Mold and Preexisting Lung Illnesses – People with a compromised immune system due to HIV infection, liver disease, chemotherapy, or that suffer from a lung illness are highly susceptible to developing severe lung infections after mold exposure.
What Does Mold Do to You?
In 2004, the Institute of Medicine (IOM) found sufficient evidence to link indoor exposure to mold with upper respiratory tract symptoms; these symptoms included wheezing and coughing in individuals that were otherwise healthy, in addition to seeing these reactions as well:
- Asthma symptoms in those with asthma.
- Hypersensitivity pneumonitis in those susceptible to the condition.
- Respiratory illness in otherwise healthy children.
Visit https://www.cdc.gov/mold/dampness_facts.htm for further reading on the findings of the IOM, indoor dampness, and mold.

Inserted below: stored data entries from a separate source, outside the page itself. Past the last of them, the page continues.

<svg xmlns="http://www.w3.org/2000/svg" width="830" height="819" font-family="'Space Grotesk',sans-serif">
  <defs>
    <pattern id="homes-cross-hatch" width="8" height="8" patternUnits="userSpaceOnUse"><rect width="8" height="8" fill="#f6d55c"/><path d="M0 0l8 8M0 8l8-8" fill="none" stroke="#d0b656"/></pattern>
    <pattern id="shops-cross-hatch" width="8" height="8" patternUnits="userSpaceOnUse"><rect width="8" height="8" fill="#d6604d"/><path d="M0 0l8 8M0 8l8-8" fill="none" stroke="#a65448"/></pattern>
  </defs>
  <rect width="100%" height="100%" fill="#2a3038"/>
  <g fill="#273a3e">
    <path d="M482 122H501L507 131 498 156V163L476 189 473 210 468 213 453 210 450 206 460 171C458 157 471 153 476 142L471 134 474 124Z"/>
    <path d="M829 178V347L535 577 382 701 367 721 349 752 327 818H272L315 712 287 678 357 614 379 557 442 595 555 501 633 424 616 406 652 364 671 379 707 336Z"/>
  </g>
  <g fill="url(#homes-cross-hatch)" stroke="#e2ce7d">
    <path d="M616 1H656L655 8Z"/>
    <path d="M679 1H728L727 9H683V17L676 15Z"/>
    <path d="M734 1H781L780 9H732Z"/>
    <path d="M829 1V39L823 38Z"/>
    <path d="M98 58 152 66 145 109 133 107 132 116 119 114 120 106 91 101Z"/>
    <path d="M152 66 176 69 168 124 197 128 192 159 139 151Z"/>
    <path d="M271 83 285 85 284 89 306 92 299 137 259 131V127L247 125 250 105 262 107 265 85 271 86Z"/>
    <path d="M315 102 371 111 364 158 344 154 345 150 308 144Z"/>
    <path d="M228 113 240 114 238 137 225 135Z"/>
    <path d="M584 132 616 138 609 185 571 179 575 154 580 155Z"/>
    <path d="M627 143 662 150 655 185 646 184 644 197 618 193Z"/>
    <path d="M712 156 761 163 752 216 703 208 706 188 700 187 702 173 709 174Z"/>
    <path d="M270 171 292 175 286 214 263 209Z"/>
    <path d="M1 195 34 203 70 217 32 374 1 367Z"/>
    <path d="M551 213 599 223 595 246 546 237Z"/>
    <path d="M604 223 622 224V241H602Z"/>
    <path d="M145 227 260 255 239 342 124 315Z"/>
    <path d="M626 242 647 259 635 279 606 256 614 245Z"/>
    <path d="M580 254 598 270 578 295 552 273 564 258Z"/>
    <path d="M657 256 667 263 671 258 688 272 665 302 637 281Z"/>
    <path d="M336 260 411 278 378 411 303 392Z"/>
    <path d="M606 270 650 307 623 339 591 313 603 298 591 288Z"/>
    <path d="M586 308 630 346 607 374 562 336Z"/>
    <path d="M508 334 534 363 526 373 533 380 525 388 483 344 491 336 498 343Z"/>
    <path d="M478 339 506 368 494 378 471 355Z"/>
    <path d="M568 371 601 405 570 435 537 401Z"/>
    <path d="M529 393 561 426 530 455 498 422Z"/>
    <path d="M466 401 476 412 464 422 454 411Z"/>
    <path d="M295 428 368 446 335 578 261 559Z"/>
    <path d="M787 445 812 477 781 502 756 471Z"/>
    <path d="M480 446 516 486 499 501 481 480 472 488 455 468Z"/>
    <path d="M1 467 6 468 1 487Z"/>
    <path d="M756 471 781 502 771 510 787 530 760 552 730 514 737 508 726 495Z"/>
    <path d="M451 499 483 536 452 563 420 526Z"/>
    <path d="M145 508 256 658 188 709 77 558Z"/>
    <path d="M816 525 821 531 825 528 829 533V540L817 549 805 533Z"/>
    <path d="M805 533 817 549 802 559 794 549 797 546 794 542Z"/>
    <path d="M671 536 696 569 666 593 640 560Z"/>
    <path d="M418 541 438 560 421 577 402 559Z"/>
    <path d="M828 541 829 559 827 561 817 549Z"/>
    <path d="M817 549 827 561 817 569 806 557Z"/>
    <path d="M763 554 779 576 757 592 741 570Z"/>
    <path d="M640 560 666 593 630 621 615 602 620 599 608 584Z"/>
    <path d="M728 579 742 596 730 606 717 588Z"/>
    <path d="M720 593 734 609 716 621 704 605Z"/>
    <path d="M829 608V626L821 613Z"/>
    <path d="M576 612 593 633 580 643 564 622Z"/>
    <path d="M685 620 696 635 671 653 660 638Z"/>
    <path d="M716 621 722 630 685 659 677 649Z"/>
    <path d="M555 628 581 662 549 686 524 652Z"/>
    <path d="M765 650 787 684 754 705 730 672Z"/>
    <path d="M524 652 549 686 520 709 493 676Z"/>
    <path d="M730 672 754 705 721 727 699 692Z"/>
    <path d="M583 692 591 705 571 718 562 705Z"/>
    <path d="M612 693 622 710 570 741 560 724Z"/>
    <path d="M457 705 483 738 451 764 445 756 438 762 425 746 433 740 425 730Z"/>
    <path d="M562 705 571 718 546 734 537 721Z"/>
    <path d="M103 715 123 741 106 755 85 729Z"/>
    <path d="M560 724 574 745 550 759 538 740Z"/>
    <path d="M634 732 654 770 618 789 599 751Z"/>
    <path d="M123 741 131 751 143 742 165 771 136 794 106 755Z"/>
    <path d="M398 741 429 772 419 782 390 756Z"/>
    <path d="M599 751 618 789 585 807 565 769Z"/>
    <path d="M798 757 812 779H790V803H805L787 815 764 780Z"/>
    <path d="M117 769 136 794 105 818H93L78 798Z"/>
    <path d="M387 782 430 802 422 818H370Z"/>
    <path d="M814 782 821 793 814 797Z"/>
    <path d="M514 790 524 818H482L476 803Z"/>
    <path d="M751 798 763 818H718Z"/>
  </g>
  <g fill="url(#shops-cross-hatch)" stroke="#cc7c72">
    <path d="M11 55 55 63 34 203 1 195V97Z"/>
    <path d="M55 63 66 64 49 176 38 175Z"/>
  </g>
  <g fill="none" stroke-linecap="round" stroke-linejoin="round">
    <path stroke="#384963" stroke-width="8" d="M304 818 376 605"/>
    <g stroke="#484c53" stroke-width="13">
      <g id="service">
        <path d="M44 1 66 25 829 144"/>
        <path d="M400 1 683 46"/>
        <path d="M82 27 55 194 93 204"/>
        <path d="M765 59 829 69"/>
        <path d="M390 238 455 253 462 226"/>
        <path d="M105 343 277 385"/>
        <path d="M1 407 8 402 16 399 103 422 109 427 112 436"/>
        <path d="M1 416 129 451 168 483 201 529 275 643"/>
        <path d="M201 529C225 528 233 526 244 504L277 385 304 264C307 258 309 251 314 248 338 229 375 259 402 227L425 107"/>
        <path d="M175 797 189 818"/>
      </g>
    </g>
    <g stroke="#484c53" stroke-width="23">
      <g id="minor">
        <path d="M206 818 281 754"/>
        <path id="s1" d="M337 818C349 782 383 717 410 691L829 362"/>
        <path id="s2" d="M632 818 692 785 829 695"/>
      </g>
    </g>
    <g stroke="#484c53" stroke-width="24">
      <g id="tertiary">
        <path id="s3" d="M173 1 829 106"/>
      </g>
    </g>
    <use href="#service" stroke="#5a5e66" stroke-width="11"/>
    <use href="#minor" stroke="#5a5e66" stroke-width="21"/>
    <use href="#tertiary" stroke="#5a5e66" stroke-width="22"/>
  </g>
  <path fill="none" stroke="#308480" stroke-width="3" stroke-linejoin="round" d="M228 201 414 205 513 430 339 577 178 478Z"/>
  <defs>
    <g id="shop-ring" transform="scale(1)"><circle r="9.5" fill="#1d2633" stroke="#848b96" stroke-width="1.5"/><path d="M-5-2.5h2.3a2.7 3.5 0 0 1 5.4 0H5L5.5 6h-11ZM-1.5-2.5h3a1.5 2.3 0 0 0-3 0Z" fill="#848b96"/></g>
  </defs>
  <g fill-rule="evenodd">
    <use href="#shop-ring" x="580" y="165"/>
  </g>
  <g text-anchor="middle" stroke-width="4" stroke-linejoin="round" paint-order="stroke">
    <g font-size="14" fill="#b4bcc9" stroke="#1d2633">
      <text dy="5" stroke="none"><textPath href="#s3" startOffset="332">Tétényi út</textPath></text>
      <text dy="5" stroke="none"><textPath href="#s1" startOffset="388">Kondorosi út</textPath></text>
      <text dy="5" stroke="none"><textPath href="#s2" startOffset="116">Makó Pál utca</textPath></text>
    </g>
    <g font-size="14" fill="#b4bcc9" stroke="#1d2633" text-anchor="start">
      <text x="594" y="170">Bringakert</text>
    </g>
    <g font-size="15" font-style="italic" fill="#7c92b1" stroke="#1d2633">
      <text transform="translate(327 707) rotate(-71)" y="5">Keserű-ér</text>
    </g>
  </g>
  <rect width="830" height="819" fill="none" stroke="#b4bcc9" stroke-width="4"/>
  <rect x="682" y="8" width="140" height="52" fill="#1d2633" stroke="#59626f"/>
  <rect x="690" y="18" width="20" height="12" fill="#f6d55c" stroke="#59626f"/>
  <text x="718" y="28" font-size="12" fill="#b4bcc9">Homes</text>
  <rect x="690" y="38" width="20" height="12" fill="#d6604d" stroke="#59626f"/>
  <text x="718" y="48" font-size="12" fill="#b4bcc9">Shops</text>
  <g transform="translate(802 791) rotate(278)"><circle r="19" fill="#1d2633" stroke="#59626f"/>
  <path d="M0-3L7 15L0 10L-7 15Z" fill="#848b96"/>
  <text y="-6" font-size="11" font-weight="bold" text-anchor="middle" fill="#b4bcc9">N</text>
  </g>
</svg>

Before Mold Exposure Symptoms Start – Take Action
Stopping Mold Growth – Mold spores are found indoors and outdoors and can remain dormant on practically any surface indefinitely. Mold requires water and food (plant and other organic matter) to grow, and the key to halting mold is to deprive it of moisture. This can be accomplished by incorporating the following:
- Fans to circulate air.
- The air conditioner (or central air) to dry and circulate the air.

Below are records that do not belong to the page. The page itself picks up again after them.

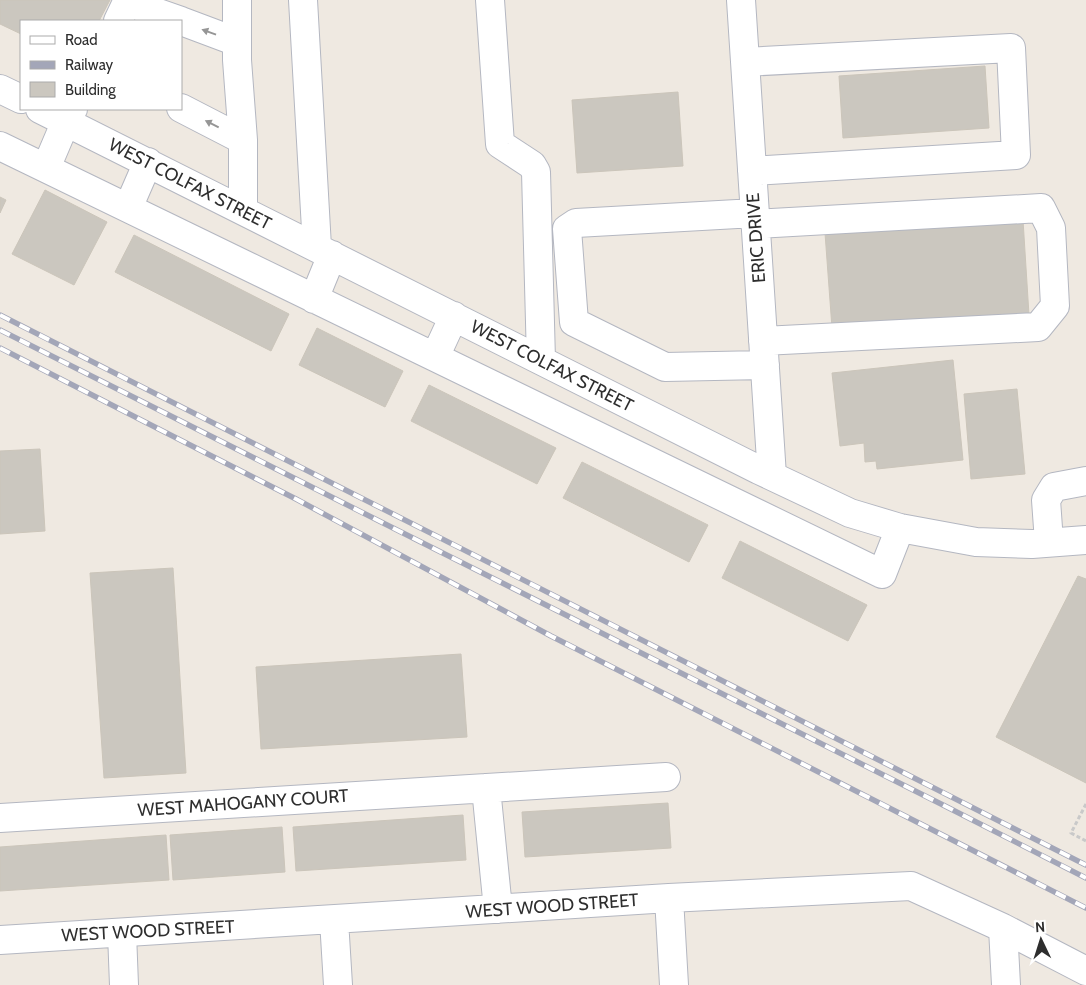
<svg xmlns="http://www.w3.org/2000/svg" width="1086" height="985" font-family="Cabin,sans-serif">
<rect width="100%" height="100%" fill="#efe9e1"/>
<!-- building -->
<path fill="#cbc7bf" stroke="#cbc5ba" d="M 0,0 L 110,0 L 99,21 L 21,21 L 21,34 L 0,24 Z
M 985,66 L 989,128 L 843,138 L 839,76 Z
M 678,92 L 683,166 L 577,173 L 572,100 Z
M 45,190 L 107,222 L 74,285 L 12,254 Z
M 0,197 L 6,200 L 0,213 Z
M 1023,220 L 1029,315 L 832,328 L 825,233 Z
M 134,235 L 289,314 L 271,351 L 115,272 Z
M 317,328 L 403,371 L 385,407 L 299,365 Z
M 953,360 L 963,460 L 877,469 L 876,461 L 865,462 L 864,443 L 840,446 L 832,373 Z
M 429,385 L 556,448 L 537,484 L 411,421 Z
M 1017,389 L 1025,474 L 971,479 L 964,394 Z
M 40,449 L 45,531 L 0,534 L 0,451 Z
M 582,462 L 708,525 L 689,562 L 563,498 Z
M 740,541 L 867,605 L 848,641 L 722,578 Z
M 173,568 L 186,773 L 104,778 L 90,573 Z
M 1078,576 L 1086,579 L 1086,783 L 996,737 Z
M 461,654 L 467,737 L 261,749 L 256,667 Z
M 668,803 L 671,848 L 525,857 L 522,812 Z
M 463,815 L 466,860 L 296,871 L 293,827 Z
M 282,827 L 285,872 L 173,880 L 170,835 Z
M 166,835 L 169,880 L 0,891 L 0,847 Z"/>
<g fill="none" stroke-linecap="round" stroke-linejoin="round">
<!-- minor casing -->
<g stroke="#b4b7c1" stroke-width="30">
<path id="minor" d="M 237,0 L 237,60 L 243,140 L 243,210
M 303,0 L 317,247
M 490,0 L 500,144 L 532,165 L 536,172 L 541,360
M 741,0 L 772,476
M 118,21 L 127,2 L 181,21
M 181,21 L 237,42
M 745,62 L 1011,48 L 1016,155 L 752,171
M 0,89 L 21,99
M 181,108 L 243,140
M 40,109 L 759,470 L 850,513 L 900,528 L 976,542 L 1032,544 L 1086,540
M 0,146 L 882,574 L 900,528
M 46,168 L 66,121 L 73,109
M 128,208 L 148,162
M 755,213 L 576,223 L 567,229 L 574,322 L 665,367 L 765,365
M 755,224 L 1041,208 L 1051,228 L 1055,306 L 1038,327 L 763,341
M 314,299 L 332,255
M 435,357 L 454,316
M 1049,542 L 1046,500 L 1054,487 L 1086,481
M 486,788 L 498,909
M 0,818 L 666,777
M 669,898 L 674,985
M 334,920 L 338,985
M 1003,928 L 1006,985
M 122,933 L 124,985
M 0,940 L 669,898 L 911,886 L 1003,928 L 1086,971"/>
</g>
<!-- path -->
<path stroke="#c9c9c9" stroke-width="3" stroke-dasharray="4 2.5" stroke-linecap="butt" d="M 1086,804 L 1071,833 L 1086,841"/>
<!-- minor -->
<use href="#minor" stroke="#fff" stroke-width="28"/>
<!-- rail casing -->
<g stroke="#a3a6b8" stroke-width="5.5">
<path id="rail" d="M 0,315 L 1086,865
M 0,330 L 945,806 L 1086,878
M 0,348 L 296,499 L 551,636 L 1086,908"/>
</g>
<!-- rail -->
<use href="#rail" stroke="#fff" stroke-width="4" stroke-dasharray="11" stroke-linecap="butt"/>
</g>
<!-- one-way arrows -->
<defs><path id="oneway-solid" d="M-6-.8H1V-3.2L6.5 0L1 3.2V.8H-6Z" transform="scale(1.25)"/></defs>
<g fill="#969696">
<use href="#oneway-solid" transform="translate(209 32) rotate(-160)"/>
<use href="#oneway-solid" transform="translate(212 124) rotate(-153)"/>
</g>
<g text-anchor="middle" stroke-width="5" stroke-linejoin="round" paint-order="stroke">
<!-- street labels -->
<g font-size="18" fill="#2e2e2e" stroke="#fff">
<text transform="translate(190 184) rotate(27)" y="6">WEST COLFAX STREET</text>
<text transform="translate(756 238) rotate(-94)" y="6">ERIC DRIVE</text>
<text transform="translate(552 366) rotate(27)" y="6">WEST COLFAX STREET</text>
<text transform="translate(243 803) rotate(-4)" y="6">WEST MAHOGANY COURT</text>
<text transform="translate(552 906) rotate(-4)" y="6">WEST WOOD STREET</text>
<text transform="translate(148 931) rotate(-3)" y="6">WEST WOOD STREET</text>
</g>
</g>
<!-- legend -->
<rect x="20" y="20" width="162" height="90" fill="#ffffff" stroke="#ababab"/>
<rect x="30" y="36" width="25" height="8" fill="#ffffff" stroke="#ababab"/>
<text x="65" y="45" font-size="15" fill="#2e2e2e">Road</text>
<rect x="30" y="61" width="25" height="8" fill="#a3a6b8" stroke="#ababab"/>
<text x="65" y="70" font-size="15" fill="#2e2e2e">Railway</text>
<rect x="30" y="82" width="25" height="15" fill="#cbc7bf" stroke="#ababab"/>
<text x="65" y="95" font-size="15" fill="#2e2e2e">Building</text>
<!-- north arrow -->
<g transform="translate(1041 940) rotate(356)" stroke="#ffffff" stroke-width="4" paint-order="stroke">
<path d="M0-4L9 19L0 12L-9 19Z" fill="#2e2e2e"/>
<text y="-8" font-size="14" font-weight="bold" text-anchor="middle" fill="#2e2e2e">N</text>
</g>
</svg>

- HEPA filters on the central air intake.
- Open windows to circulate the air.
Water Emergencies – When there is a leak, flood, or water related emergency in your home, the potential for existing and new mold growth increases exponentially. This underscores the necessity to have flood waters professionally removed, and the property properly dried and tested.
Mold Remediation – When mold growth is detected, remediation should begin immediately. Mold grows very quickly under the right conditions, and can rapidly become irreversible without excessive expense and get out of control.

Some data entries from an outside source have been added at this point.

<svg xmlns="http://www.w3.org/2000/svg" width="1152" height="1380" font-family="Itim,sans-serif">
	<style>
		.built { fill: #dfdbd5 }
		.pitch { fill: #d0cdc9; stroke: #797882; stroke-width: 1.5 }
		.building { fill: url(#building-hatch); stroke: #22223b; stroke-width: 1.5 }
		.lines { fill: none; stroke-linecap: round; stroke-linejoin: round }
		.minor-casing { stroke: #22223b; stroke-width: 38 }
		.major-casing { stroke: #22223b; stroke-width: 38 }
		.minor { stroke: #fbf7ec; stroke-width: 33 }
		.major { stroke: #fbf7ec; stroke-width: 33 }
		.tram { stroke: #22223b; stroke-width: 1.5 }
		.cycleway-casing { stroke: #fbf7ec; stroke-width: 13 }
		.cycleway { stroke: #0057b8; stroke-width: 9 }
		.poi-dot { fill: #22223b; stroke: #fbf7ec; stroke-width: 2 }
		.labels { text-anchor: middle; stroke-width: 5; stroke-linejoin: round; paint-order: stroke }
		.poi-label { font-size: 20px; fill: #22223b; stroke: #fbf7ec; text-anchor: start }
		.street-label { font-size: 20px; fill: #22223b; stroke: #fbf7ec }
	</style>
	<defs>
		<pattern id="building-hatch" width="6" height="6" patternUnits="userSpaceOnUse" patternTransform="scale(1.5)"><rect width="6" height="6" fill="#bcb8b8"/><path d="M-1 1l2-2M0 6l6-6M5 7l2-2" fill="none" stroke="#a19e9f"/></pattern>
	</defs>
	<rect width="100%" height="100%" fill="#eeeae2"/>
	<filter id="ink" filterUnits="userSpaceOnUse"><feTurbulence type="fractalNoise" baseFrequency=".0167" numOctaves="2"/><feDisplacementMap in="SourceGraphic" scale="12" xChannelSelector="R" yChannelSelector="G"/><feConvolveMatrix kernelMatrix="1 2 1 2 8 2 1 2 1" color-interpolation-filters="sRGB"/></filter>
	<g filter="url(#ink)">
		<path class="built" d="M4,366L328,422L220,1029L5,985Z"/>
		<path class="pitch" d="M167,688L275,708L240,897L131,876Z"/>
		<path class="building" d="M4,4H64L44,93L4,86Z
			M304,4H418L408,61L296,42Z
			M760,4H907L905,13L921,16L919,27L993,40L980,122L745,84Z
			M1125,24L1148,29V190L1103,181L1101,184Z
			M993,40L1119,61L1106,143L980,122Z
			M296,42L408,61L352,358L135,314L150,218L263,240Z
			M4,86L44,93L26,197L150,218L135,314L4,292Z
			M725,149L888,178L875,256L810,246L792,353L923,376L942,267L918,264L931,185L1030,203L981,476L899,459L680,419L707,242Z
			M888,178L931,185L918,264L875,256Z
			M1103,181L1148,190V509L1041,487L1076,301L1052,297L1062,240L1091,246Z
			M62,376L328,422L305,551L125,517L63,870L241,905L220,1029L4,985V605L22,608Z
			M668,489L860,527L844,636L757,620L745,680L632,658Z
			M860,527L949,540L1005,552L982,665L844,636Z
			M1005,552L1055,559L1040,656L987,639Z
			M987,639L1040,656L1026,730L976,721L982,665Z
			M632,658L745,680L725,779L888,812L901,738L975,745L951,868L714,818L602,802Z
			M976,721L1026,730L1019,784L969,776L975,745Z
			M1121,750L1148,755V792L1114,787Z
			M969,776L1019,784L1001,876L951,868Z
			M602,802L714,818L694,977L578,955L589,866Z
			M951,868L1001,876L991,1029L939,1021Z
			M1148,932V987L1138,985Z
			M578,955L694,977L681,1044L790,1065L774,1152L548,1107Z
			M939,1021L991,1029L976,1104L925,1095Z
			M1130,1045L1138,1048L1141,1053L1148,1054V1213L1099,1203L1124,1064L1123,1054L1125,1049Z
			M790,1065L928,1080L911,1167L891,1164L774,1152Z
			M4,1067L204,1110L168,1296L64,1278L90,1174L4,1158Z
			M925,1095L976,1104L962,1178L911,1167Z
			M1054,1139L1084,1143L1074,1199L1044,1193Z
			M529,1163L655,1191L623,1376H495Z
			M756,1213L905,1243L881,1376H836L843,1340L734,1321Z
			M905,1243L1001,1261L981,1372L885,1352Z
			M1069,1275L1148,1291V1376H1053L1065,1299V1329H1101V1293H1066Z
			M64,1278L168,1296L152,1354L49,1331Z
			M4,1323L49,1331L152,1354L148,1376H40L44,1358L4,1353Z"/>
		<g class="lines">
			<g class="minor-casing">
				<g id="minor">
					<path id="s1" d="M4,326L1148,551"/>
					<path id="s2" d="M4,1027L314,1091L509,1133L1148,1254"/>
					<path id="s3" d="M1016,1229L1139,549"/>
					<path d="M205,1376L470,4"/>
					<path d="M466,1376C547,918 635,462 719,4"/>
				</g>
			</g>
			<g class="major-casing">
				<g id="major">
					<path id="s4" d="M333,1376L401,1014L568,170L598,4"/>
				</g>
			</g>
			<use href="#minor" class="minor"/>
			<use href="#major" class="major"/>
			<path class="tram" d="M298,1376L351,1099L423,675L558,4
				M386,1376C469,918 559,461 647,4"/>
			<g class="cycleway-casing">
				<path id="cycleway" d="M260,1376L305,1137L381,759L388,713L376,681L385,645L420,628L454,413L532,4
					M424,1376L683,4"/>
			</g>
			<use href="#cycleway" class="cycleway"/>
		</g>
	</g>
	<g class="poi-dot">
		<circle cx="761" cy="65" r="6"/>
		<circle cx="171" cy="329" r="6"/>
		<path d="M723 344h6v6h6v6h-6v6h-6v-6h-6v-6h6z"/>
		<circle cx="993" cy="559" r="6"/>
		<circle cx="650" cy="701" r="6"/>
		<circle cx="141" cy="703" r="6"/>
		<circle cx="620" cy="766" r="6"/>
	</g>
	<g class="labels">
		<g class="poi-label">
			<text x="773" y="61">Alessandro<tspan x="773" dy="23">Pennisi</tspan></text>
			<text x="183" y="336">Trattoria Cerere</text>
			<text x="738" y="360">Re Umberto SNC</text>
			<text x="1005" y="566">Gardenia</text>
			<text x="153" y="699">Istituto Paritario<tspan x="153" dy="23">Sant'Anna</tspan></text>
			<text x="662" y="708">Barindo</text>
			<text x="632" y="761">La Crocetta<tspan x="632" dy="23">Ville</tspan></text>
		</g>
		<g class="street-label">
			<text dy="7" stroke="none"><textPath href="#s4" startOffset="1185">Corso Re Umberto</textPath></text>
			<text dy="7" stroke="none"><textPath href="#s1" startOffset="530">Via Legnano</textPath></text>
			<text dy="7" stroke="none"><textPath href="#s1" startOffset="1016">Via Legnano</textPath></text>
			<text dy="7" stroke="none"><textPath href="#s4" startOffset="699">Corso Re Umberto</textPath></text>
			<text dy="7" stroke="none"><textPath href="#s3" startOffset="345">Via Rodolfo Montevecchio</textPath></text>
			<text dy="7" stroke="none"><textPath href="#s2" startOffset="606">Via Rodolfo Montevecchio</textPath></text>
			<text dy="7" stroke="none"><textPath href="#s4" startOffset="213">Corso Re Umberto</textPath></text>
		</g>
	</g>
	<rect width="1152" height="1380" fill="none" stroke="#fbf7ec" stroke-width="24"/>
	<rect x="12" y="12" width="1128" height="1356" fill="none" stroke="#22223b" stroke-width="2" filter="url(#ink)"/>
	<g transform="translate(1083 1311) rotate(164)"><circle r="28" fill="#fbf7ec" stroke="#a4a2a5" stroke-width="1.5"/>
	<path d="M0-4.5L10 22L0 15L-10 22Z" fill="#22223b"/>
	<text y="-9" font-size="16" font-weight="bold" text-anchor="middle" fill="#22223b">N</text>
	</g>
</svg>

- Though it may be counterintuitive, the use of bleach-water and other household chemicals is strongly discouraged. While the surface mold may be eliminated, the water component of the solution will only serve to propagate the regrowth of the mold left behind.
- Calling in a professional mold remediation company will ensure the proper remediation treatment, thus halting mold growth, and preventing its spreading.
- After remediation services, ‘Post Clearance 3rd party testing’ it is necessary to ensure the remediation was properly executed, and has left the home safe for dwelling. This process should be performed by a qualified and certified Indoor Air Quality Professional, and should be contracted independently from the mold remediation contractor.
Mold Removal or Mold Remediation?
Mold removal is a popularized term used to generate an unreal expectation. Contrary to what the term implies, you cannot completely remove mold without removing the structure it is growing in.
Mold Remediation is the correct expression and treatment. When properly completed, this process will halt mold growth, eliminate harmful exposure, health concerns, and allow your safe return home.